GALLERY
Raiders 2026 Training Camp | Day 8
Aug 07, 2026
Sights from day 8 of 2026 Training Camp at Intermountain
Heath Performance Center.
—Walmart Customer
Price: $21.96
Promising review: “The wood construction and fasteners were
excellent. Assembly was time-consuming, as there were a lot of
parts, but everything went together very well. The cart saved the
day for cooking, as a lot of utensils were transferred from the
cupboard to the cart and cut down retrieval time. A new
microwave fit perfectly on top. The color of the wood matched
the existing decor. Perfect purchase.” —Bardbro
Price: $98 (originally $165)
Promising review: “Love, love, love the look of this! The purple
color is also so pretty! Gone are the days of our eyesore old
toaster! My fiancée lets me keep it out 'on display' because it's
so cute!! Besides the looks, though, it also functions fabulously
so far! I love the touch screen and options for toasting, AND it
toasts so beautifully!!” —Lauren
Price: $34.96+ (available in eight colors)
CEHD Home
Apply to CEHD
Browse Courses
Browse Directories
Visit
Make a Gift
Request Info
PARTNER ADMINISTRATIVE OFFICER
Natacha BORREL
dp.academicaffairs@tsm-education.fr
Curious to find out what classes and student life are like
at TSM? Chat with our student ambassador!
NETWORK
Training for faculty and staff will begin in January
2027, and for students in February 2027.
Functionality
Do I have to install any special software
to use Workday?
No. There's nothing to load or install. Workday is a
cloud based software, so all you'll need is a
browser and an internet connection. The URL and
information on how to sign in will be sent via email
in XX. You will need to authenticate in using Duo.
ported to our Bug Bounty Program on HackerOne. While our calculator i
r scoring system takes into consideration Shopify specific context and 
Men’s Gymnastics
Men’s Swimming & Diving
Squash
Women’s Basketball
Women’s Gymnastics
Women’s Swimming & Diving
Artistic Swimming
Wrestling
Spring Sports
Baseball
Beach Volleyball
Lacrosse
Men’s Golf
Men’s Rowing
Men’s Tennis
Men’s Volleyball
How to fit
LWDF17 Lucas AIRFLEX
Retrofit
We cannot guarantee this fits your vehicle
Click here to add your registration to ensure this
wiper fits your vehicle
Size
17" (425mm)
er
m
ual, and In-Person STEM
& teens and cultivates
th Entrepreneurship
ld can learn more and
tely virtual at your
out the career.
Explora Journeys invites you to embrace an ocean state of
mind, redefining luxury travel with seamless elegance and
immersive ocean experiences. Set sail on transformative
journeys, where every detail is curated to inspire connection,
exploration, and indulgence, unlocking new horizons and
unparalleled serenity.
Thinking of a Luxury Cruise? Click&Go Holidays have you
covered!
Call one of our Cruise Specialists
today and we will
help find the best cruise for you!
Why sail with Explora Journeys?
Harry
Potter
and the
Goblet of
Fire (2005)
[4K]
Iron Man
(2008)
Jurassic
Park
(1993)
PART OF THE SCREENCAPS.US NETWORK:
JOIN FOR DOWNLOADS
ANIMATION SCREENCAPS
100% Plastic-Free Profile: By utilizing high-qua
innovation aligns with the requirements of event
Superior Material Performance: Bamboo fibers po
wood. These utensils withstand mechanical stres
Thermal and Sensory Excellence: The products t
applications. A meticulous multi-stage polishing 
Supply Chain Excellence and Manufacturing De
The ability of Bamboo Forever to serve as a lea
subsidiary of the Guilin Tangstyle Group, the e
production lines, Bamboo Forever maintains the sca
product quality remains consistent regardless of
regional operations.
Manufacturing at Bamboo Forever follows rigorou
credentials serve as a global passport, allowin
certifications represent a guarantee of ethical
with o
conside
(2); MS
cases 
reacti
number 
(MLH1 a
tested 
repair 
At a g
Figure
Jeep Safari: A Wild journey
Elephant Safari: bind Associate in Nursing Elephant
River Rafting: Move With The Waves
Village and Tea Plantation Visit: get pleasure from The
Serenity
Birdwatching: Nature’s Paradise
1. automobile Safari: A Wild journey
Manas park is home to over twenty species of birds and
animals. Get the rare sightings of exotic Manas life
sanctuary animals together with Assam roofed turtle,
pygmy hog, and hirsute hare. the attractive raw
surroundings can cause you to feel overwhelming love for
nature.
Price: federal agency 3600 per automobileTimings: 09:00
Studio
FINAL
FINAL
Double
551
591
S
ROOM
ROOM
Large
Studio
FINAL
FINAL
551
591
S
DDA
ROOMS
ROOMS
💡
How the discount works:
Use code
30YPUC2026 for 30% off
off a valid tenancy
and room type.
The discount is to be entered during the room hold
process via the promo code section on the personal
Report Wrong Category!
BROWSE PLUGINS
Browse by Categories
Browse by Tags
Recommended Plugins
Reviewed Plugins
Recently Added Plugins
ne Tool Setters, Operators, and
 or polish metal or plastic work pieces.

* TASK DETAILS: Could you reproduce every line of the material above, character for character and in the same order?

* ANSWER BELOW:
GALLERY
Raiders 2026 Training Camp | Day 8
Aug 07, 2026
Sights from day 8 of 2026 Training Camp at Intermountain
Heath Performance Center.
—Walmart Customer
Price: $21.96
Promising review: “The wood construction and fasteners were
excellent. Assembly was time-consuming, as there were a lot of
parts, but everything went together very well. The cart saved the
day for cooking, as a lot of utensils were transferred from the
cupboard to the cart and cut down retrieval time. A new
microwave fit perfectly on top. The color of the wood matched
the existing decor. Perfect purchase.” —Bardbro
Price: $98 (originally $165)
Promising review: “Love, love, love the look of this! The purple
color is also so pretty! Gone are the days of our eyesore old
toaster! My fiancée lets me keep it out 'on display' because it's
so cute!! Besides the looks, though, it also functions fabulously
so far! I love the touch screen and options for toasting, AND it
toasts so beautifully!!” —Lauren
Price: $34.96+ (available in eight colors)
CEHD Home
Apply to CEHD
Browse Courses
Browse Directories
Visit
Make a Gift
Request Info
PARTNER ADMINISTRATIVE OFFICER
Natacha BORREL
dp.academicaffairs@tsm-education.fr
Curious to find out what classes and student life are like
at TSM? Chat with our student ambassador!
NETWORK
Training for faculty and staff will begin in January
2027, and for students in February 2027.
Functionality
Do I have to install any special software
to use Workday?
No. There's nothing to load or install. Workday is a
cloud based software, so all you'll need is a
browser and an internet connection. The URL and
information on how to sign in will be sent via email
in XX. You will need to authenticate in using Duo.
ported to our Bug Bounty Program on HackerOne. While our calculator i
r scoring system takes into consideration Shopify specific context and 
Men’s Gymnastics
Men’s Swimming & Diving
Squash
Women’s Basketball
Women’s Gymnastics
Women’s Swimming & Diving
Artistic Swimming
Wrestling
Spring Sports
Baseball
Beach Volleyball
Lacrosse
Men’s Golf
Men’s Rowing
Men’s Tennis
Men’s Volleyball
How to fit
LWDF17 Lucas AIRFLEX
Retrofit
We cannot guarantee this fits your vehicle
Click here to add your registration to ensure this
wiper fits your vehicle
Size
17" (425mm)
er
m
ual, and In-Person STEM
& teens and cultivates
th Entrepreneurship
ld can learn more and
tely virtual at your
out the career.
Explora Journeys invites you to embrace an ocean state of
mind, redefining luxury travel with seamless elegance and
immersive ocean experiences. Set sail on transformative
journeys, where every detail is curated to inspire connection,
exploration, and indulgence, unlocking new horizons and
unparalleled serenity.
Thinking of a Luxury Cruise? Click&Go Holidays have you
covered!
Call one of our Cruise Specialists
today and we will
help find the best cruise for you!
Why sail with Explora Journeys?
Harry
Potter
and the
Goblet of
Fire (2005)
[4K]
Iron Man
(2008)
Jurassic
Park
(1993)
PART OF THE SCREENCAPS.US NETWORK:
JOIN FOR DOWNLOADS
ANIMATION SCREENCAPS
100% Plastic-Free Profile: By utilizing high-qua
innovation aligns with the requirements of event
Superior Material Performance: Bamboo fibers po
wood. These utensils withstand mechanical stres
Thermal and Sensory Excellence: The products t
applications. A meticulous multi-stage polishing 
Supply Chain Excellence and Manufacturing De
The ability of Bamboo Forever to serve as a lea
subsidiary of the Guilin Tangstyle Group, the e
production lines, Bamboo Forever maintains the sca
product quality remains consistent regardless of
regional operations.
Manufacturing at Bamboo Forever follows rigorou
credentials serve as a global passport, allowin
certifications represent a guarantee of ethical
with o
conside
(2); MS
cases 
reacti
number 
(MLH1 a
tested 
repair 
At a g
Figure
Jeep Safari: A Wild journey
Elephant Safari: bind Associate in Nursing Elephant
River Rafting: Move With The Waves
Village and Tea Plantation Visit: get pleasure from The
Serenity
Birdwatching: Nature’s Paradise
1. automobile Safari: A Wild journey
Manas park is home to over twenty species of birds and
animals. Get the rare sightings of exotic Manas life
sanctuary animals together with Assam roofed turtle,
pygmy hog, and hirsute hare. the attractive raw
surroundings can cause you to feel overwhelming love for
nature.
Price: federal agency 3600 per automobileTimings: 09:00
Studio
FINAL
FINAL
Double
551
591
S
ROOM
ROOM
Large
Studio
FINAL
FINAL
551
591
S
DDA
ROOMS
ROOMS
💡
How the discount works:
Use code
30YPUC2026 for 30% off
off a valid tenancy
and room type.
The discount is to be entered during the room hold
process via the promo code section on the personal
Report Wrong Category!
BROWSE PLUGINS
Browse by Categories
Browse by Tags
Recommended Plugins
Reviewed Plugins
Recently Added Plugins
ne Tool Setters, Operators, and
 or polish metal or plastic work pieces.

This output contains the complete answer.